Let's say I have 2 dataframes:
#DF1
1 2 3 4 5
0 A B C D E
1 D A B K J
2 B D A A A
3 C A B K J
and
#DF2
ID SUB_VALUE
0 B REPLACE_X
1 C REPLACE_Y
I want to update all the record values in column 1 (DF1), if that value is present in the ID column of DF2. The updated value should be the corresponding SUB_VALUE of DF2.
So the results should look like this:
1 2 3 4 5
0 A B C D E
1 D A B K J
2 REPLACE_X D A A A
3 REPLACE_y A B K J
(Because B and C from column 1 are present in the second df, and the corresponding sub_values are REPLACE_X AND REPLACE_Y.)
What I tried:
#creating datasets
keys = {"B": "REPLACE_X",
"C": "REPLACE_Y"}
helper_df = pd.DataFrame(keys.items(), columns=["ID", "SUB_VALUE"])
df_lst = [["A", "B", "C", "D", "E"],
["D", "A", "B", "K", "J"],
["B", "D", "A", "A", "A"],
["C", "A", "B", "K", "J"]]
df = pd.DataFrame(df_lst,
columns = ["1", "2", "3", "4", "5"])
#creating mask for filtering
m = (df["1"].isin(helper_df["ID"].tolist()))

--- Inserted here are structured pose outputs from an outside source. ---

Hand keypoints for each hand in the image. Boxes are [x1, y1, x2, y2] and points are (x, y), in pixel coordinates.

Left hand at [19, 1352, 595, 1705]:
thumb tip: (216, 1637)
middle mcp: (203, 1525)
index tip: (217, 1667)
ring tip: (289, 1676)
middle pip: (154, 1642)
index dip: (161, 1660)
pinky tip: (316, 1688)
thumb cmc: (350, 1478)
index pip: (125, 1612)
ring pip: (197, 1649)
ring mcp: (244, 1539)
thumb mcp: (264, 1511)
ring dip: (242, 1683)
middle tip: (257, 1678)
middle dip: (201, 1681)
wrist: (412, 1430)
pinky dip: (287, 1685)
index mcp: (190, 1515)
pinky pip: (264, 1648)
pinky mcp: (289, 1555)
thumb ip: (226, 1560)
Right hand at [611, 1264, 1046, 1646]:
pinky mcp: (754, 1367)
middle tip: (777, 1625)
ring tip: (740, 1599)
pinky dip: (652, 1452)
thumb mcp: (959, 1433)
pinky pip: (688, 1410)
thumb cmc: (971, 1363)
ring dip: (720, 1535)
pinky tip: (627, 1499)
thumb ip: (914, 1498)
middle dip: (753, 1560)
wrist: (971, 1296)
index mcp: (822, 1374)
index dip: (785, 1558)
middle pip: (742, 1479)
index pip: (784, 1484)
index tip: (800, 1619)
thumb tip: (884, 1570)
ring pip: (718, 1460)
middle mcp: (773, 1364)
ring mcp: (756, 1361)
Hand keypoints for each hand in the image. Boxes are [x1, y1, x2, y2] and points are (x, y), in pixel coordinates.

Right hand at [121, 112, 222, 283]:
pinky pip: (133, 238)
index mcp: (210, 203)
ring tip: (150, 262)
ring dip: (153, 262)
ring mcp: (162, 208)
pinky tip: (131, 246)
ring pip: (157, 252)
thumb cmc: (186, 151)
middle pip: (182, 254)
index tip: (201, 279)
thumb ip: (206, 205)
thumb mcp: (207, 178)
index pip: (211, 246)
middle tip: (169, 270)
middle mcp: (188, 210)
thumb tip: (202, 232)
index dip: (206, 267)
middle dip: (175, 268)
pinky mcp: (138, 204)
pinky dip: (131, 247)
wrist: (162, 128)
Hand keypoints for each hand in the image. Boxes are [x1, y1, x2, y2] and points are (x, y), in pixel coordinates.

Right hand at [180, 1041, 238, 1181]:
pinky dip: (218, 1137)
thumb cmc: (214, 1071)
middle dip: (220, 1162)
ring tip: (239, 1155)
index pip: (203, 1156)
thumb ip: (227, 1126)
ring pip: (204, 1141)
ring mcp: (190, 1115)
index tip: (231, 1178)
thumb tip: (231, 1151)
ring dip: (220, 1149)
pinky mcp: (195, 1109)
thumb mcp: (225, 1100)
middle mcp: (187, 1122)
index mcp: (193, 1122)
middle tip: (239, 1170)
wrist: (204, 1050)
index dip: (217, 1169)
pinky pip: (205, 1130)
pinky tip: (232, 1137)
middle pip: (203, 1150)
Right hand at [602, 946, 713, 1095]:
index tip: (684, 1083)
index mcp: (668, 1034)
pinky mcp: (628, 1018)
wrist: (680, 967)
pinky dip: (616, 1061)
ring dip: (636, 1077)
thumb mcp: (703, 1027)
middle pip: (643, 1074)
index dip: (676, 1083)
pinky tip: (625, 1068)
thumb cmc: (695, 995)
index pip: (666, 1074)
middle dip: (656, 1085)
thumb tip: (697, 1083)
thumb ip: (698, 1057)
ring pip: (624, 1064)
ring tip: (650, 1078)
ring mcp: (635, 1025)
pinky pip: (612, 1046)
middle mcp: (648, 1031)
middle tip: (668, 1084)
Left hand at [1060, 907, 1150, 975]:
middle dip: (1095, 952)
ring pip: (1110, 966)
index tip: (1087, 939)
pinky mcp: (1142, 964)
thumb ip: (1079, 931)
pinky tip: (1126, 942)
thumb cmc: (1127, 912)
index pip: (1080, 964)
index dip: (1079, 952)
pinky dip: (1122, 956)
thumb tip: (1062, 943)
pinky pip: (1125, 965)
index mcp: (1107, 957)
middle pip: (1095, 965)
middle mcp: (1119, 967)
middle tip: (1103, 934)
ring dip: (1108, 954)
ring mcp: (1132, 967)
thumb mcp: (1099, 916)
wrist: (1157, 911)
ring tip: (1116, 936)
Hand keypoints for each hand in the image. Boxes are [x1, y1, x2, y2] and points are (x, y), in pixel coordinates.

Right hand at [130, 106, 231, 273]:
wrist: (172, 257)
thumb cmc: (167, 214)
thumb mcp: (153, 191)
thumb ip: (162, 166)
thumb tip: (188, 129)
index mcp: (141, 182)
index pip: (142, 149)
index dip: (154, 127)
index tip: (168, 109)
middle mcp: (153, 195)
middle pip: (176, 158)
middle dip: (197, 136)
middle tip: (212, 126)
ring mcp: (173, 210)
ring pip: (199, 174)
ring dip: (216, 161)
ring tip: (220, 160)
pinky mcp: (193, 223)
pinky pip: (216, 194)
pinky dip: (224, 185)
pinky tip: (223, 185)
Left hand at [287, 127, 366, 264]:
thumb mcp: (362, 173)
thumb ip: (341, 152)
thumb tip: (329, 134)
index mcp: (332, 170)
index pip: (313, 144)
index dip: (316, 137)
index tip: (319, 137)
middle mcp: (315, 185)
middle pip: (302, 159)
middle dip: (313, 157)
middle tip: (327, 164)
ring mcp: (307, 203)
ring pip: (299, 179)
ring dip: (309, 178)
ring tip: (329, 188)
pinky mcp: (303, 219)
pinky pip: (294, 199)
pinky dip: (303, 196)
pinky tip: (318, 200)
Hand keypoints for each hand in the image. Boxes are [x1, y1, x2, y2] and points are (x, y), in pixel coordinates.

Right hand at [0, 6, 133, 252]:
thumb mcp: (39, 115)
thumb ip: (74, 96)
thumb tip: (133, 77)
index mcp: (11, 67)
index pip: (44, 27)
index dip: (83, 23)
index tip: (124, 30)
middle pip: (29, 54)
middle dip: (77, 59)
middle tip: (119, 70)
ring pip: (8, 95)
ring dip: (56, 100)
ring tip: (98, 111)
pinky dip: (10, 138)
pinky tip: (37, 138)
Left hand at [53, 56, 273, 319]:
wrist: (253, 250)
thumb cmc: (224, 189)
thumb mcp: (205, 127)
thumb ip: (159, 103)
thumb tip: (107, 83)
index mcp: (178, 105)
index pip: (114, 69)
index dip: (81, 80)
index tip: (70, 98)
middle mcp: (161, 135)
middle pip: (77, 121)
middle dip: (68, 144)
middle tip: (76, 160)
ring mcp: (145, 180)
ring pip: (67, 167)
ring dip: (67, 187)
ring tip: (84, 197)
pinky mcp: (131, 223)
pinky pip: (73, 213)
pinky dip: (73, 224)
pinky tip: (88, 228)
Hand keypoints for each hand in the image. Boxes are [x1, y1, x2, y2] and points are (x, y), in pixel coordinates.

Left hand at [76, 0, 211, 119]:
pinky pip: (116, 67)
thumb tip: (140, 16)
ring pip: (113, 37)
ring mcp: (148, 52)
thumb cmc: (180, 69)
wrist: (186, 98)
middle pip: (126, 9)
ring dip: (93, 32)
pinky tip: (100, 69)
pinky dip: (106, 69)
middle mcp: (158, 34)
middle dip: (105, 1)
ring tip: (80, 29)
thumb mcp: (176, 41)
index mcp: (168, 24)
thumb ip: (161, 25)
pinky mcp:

df.loc[m, "1"] = #and here is where I have no idea how to find the corresponding value
CodePudding user response:
using mask, to update only if the value is present in the helper_df
df['1'] = df['1'].mask(
(df['1'].map(helper_df.set_index(['ID'])['SUB_VALUE'])).notna(),
(df['1'].map(helper_df.set_index(['ID'])['SUB_VALUE']))
)
df
1 2 3 4 5
0 A B C D E
1 D A B K J
2 REPLACE_X D A A A
3 REPLACE_Y A B K J
CodePudding user response:
If you have a dataframe the following line should make the job
df["1"] = df["1"].replace(helper_df.set_index('ID').to_dict()["SUB_VALUE"])
output
1 2 3 4 5
0 A B C D E
1 D A B K J
2 REPLACE_X D A A A
3 REPLACE_Y A B K J
if you have your values already in a dcitionary you can directly do
keys = {"B": "REPLACE_X",
"C": "REPLACE_Y"}
df["1"] = df["1"].replace(keys)